End SubThe checking for a zip code is there because users sometimes double press Command Buttons, plus they press the wrong button when wrong cells are selected.

This code only works with 5 digit zip codes, it does not detect/handle 9 digit zips.

DanOfEarth
12-27-2008, 07:05 AM
OK,

I combined them both, and even added a second handler for the state as well, but it keeps flagging the "else" error handler.
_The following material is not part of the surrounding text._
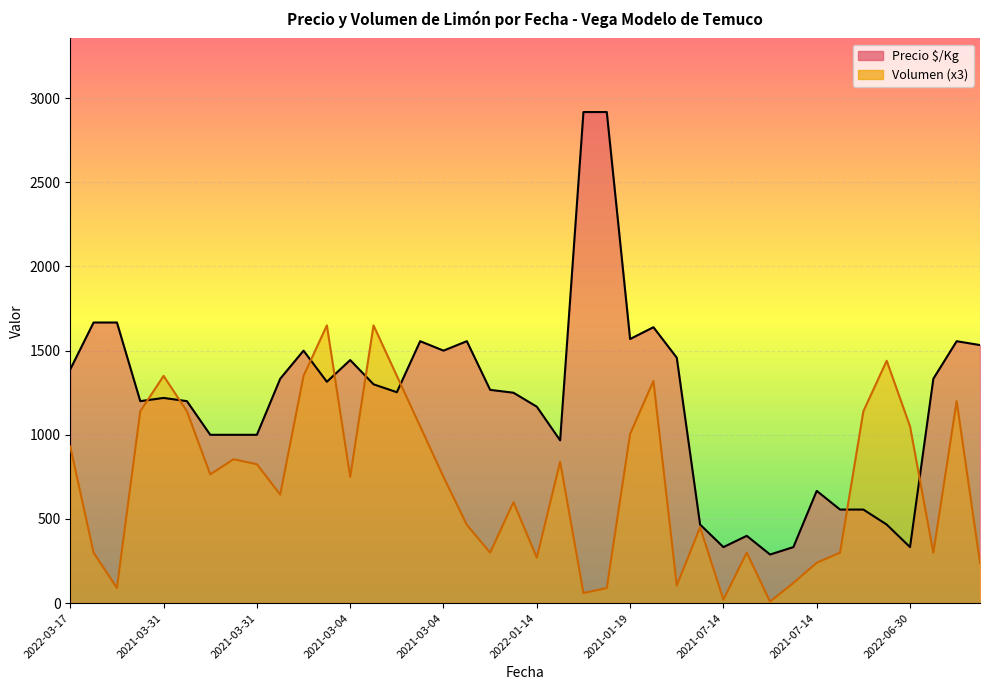

What is the difference between the maximum and minimum values in the Precio $/Kg series?

2628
It was trying to parse the following into three columns:

Houston, TX 77009

Here's the code:


Dim zipStr As String
Dim stateStr As String
With ActiveCell
zipStr = Right(CStr(.Value), 5)
If zipStr Like "[0-9][0-9][0-9][0-9][0-9]" Then
.Offset(0, 3) = zipStr
.Value = Left(.Value, Len(.Value) - 6)
Else
MsgBox "Cell does not end in zipcode"
End If
End With
With ActiveCell
stateStr = Right(CStr(.Value), 2)
If zipStr Like "[A-Z][A-Z]" Then
.Offset(0, 2) = stateStr
.Value = Left(.Value, Len(.Value) - 3)
End If
End With

Is it possibly flagging the syntax for the CStr? I've never used that before.
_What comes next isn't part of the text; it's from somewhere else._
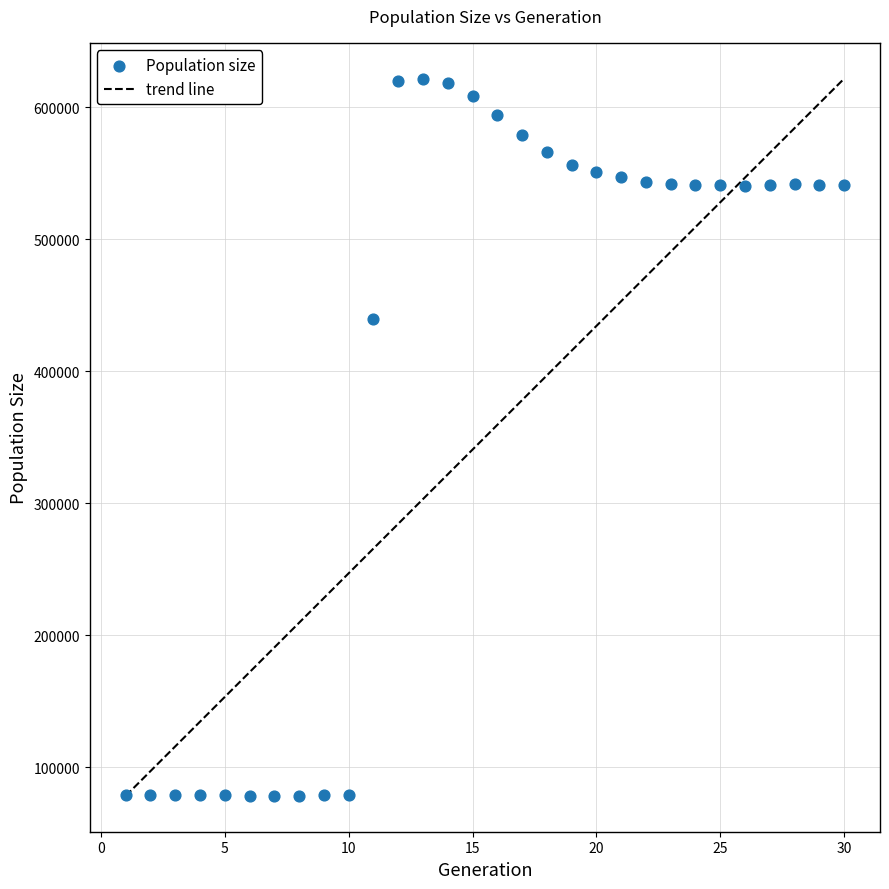

What is the range of X values (max minus min)?

29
Edit Lucas: VBA Tags added to code

mikerickson
12-27-2008, 07:21 AM
Try changing this to
zipString = Right(Trim(CStr(.Value)), 5)In case there are trailin spaces in the original data.

The CStr converts to a string value and is there in case the user presses the button while there is an error value (eg #DIV/0) in the Active Cell.

DanOfEarth
12-27-2008, 07:48 AM
GOT it!! You guys rock!:ipray:

(I hate smileys but that was too tempting)

On a hunch, I "commented out" the if/else statements to see if there was an issue, and it hit it. Luckily the data I'm importing is in exact format, because there's no error checking on this, but it'll do for this task. Here's the code that worked.


With ActiveCell
zipStr = Right(CStr(.Value), 5)
.Offset(0, 3) = zipStr
.Value = Left(.Value, Len(.Value) - 6)
End With
With ActiveCell
stateStr = Right(CStr(.Value), 2)
.Offset(0, 2) = stateStr
.Value = Left(.Value, Len(.Value) - 4)
End With

I've found a new home in a forum! Hopefully I'll be able to return the favor.


Edit Lucas: VBA Tags added to code

lucas
12-27-2008, 09:59 AM
Hi Dan, Welcome to the forum. When you post code, select it and hit the vba button and your code will be formatted for the forum.

DanOfEarth
12-27-2008, 10:28 AM
That's how ya'll did that. Thanks again. I'll be hanging out alot here.